● **TEXT SEGMENT**
-.-.-

The first time Alexander Masters met Stuart Shorter, he was crouched in a doorway next to the discount picture-framing shop round the corner from Sidney Sussex College in Cambridge: as it happens, the framing shop I used to work for as a sandwich boarder in my teens. Every Saturday the shop owner would hand me a board and a stack of leaflets and I’d hurry down to Christ’s Pieces, a public green in town which was also, I now know, Stuart’s home. I would dump the leaflets in the bin, sit on my board, and spend the rest of the day with my friends and the squatters and addicts who used to gather there in groups with bikes and dogs and radios.
It’s possible that Stuart was one of the people I spent my Saturdays with – though probably we missed each other by a couple of years. One thing I discovered reading this book is that, after I left it, Stuart burgled my junior school. Masters includes a police report of the incident, complete with a description of Stuart throwing a TV at one of the policemen who confronted him before he escaped across the village green and onto the high street, where he was finally apprehended and restrained. Another tenuous connection, since I seem to be looking for them, is that Stuart was looked after by a man who used to be part of my family: John Brock, who ran a drop-in centre in Cambridge as part of the Wintercomfort homeless charity. Stuart was one of the people who campaigned for John’s release after he was imprisoned, along with Wintercomfort’s director, Ruth Wyner, for ‘knowingly allowing’ heroin to be supplied at the drop-in centre, and became one half of the Cambridge Two. John Brock was my aunt’s partner until he left her for my uncle’s wife (my grandfather wanted to go after him with a shotgun, but my father dissuaded him) and he is now stepfather to my cousin. Although Stuart lived in varying degrees of proximity to me at various times, the chances are that we never met. From the age of 12, he spent most of his time in local care homes, prisons, on the Cambridge streets, or in sheltered housing.

-.-.-

● **Collected data entries**

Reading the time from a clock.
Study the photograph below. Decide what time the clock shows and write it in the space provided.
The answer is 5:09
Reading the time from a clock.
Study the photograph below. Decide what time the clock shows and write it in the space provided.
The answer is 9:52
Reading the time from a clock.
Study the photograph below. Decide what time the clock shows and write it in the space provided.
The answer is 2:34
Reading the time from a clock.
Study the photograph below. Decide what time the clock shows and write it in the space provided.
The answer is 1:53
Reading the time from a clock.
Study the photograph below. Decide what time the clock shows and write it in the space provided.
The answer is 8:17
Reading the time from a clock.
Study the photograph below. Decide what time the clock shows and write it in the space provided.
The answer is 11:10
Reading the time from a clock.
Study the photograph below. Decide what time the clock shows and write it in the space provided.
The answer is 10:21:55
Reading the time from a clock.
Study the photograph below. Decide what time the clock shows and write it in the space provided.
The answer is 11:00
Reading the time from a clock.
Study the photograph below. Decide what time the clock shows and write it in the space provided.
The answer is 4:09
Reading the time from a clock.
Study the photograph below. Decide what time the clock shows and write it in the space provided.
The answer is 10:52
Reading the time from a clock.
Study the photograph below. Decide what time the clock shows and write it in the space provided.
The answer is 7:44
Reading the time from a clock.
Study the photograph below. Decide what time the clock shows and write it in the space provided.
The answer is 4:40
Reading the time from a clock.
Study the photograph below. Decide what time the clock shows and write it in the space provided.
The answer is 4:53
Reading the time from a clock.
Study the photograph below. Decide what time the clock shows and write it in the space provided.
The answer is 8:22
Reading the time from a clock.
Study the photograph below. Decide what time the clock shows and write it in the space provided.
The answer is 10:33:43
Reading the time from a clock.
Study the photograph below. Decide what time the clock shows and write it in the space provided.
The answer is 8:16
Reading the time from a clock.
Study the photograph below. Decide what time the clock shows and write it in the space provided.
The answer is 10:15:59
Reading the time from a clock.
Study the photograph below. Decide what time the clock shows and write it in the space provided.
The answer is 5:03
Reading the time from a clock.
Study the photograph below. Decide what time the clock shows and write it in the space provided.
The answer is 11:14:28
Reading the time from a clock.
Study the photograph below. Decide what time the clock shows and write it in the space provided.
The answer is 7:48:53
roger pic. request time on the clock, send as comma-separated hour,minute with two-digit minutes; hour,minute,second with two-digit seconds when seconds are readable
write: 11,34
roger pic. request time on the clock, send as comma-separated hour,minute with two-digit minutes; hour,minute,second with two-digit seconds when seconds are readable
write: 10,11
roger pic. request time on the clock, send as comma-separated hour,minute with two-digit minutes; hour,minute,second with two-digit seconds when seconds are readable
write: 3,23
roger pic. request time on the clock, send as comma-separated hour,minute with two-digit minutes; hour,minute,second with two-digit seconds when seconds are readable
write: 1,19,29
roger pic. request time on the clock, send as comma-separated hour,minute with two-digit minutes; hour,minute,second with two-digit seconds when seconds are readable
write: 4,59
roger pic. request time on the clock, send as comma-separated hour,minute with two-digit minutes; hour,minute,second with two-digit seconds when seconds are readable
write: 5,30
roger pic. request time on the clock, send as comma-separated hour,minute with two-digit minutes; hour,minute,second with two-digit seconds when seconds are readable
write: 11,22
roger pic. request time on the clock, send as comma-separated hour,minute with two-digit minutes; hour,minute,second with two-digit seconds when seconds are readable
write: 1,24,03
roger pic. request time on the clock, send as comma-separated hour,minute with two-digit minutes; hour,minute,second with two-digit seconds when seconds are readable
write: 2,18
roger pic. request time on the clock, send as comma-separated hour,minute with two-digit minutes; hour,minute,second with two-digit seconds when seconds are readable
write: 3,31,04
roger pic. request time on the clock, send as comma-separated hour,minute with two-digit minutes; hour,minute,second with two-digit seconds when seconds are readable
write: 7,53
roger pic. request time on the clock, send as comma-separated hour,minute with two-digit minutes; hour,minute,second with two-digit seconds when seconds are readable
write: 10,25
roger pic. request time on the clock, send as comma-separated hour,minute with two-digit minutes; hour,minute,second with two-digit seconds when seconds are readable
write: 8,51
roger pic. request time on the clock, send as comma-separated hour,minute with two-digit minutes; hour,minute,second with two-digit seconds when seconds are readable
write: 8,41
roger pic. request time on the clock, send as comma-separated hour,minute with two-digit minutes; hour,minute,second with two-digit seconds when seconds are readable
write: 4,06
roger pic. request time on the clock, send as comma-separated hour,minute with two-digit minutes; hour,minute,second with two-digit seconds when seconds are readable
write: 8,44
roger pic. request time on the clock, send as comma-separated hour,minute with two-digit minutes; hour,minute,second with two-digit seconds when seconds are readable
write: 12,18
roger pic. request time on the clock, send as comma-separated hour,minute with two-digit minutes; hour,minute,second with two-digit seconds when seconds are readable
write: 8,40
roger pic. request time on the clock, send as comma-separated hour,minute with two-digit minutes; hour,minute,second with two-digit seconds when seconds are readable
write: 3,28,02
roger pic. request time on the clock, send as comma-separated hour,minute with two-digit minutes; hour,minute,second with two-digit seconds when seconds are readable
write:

-.-.-

● **DO THIS**
In the review about Stuart Shorter, where was Stuart the first time Alexander Masters met him?

● **SOLUTION TO THE EXERCISE**
Crouched in a doorway next to the discount picture-framing shop round the corner from Sidney Sussex College in Cambridge.